Artık yalnızca Türk öykücülüğüyle sınırlı değil Heceöykü’nün açısı; tarih, kültür, inanç ve düşünce coğrafyamızın öykücülüğü de Heceöykü’nün açısına giriyor.

-Hece, günümüz şiir, edebiyat ve dergicilik ortamını nasıl değerlendiriyor? Kendisini bu ortam içerisinde nasıl konumluyor?
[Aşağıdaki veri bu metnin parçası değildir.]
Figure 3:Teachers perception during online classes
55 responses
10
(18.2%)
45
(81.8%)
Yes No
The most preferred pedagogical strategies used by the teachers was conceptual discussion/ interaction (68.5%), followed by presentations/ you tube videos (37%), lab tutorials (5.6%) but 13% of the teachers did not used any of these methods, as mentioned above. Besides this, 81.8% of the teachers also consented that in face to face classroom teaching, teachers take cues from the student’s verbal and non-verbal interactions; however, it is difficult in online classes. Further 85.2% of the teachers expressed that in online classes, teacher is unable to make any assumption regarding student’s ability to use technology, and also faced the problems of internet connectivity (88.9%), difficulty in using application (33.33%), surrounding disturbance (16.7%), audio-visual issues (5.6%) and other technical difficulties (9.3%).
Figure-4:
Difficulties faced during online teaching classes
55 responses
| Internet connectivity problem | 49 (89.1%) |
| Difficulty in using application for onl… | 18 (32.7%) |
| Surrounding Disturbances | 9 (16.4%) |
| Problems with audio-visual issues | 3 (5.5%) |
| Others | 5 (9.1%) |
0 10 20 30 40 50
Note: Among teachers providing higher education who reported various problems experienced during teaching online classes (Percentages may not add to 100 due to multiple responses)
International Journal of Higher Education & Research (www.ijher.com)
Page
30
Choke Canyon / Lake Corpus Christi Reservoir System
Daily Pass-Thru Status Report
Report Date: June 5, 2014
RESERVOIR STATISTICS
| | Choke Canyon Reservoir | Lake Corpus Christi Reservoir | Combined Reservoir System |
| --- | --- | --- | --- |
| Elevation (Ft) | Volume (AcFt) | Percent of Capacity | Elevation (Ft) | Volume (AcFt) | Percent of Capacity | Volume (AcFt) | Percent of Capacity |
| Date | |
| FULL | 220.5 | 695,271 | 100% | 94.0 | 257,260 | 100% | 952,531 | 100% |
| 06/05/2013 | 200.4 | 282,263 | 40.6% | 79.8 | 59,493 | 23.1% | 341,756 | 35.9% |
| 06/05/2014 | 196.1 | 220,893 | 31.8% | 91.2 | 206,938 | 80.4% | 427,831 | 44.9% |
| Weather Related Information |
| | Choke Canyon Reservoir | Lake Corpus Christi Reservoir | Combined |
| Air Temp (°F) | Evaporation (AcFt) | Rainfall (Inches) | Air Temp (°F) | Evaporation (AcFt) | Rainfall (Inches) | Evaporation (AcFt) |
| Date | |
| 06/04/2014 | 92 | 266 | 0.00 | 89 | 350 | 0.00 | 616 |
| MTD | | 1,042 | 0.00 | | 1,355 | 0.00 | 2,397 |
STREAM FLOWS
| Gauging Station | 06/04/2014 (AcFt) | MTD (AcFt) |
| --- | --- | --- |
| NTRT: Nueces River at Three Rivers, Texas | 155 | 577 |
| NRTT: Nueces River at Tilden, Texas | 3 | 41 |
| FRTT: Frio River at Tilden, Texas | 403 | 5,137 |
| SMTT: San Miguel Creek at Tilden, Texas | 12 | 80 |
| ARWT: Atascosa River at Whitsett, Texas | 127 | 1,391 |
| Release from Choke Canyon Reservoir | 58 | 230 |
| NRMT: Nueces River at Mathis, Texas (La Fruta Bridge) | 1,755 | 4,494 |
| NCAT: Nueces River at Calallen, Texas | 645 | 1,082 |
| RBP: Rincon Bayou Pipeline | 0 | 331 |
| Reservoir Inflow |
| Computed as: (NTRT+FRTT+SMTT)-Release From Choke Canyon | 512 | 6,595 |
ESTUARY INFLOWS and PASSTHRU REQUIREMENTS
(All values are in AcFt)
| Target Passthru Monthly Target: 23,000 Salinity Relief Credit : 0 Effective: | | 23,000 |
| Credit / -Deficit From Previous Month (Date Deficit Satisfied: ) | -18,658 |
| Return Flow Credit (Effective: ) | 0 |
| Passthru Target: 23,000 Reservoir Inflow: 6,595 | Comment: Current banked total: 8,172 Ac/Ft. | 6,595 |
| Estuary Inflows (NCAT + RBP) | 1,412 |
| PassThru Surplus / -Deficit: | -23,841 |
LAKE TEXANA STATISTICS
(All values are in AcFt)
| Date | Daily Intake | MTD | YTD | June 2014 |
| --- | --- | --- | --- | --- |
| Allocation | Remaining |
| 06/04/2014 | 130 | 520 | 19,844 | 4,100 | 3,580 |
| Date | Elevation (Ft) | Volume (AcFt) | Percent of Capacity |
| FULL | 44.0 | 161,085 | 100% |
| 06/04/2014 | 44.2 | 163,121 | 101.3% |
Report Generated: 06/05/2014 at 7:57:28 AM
-Günümüzün edebiyat, dergi ve yayın ortamıyla hem zenginleşmeye hem bu ortamı katkılarımızla zenginleştirmeye hem de bu ortamın âfetlerinden korunmaya çalışıyoruz. Bildiğiniz gibi başkalarının yaptığı iş üzerine ve başka hayatlar üzerine her zaman daha kolay konuşur insanoğlu; kendi yaptığı iş ve kendi hayatı söz konusu olunca da o kadar kolay konuşup ahkâm kesemez. Kendimize tanıdığımız hoşgörüyü, esneme payını, yanlış yapabilme hakkını karşımızdaki insanlardan çok kolay esirger, karşımızdaki insanlara karşı çok daha katı bir sıkıdüzen uygularız. Elbette bu insanî zaafımız, edebiyat ve sanat ortamında da böyle tezahür ediyor. Her insanın kendisine, kendi yeteneğine, yaptığı işe inanmasında bir sorun yok elbette; ne ki kendi yeteneğimizin ve yaptığımız işin sınırlarını bilmemiz, önümüzdeki ve ardımızdaki insanların da sınırlarını iyi görebilmemiz gerekir. Tersi durumlarda kendimizi, körlüğümüzle ördüğümüz hücremize hapsetmekten başka bir şey yapmış olmayız. Kendi sesimizle tek başımıza gökkubbeyi doldurduğumuz sanısına kapıldığımızda ancak kendi kulaklarımıza yazık etmiş oluruz.

HECE VE YAYINLARI

-Derginiz şair ve yazarlarının, eleştirmenlerinin ürünlerini kitap olarak da basıyorsunuz. Hece Yayınları’nın sunduğu kitaplar üzerine konuşabilir miyiz? Yayıneviniz bastığı kitaplarla nasıl bir boşluğu dolduruyor sizce?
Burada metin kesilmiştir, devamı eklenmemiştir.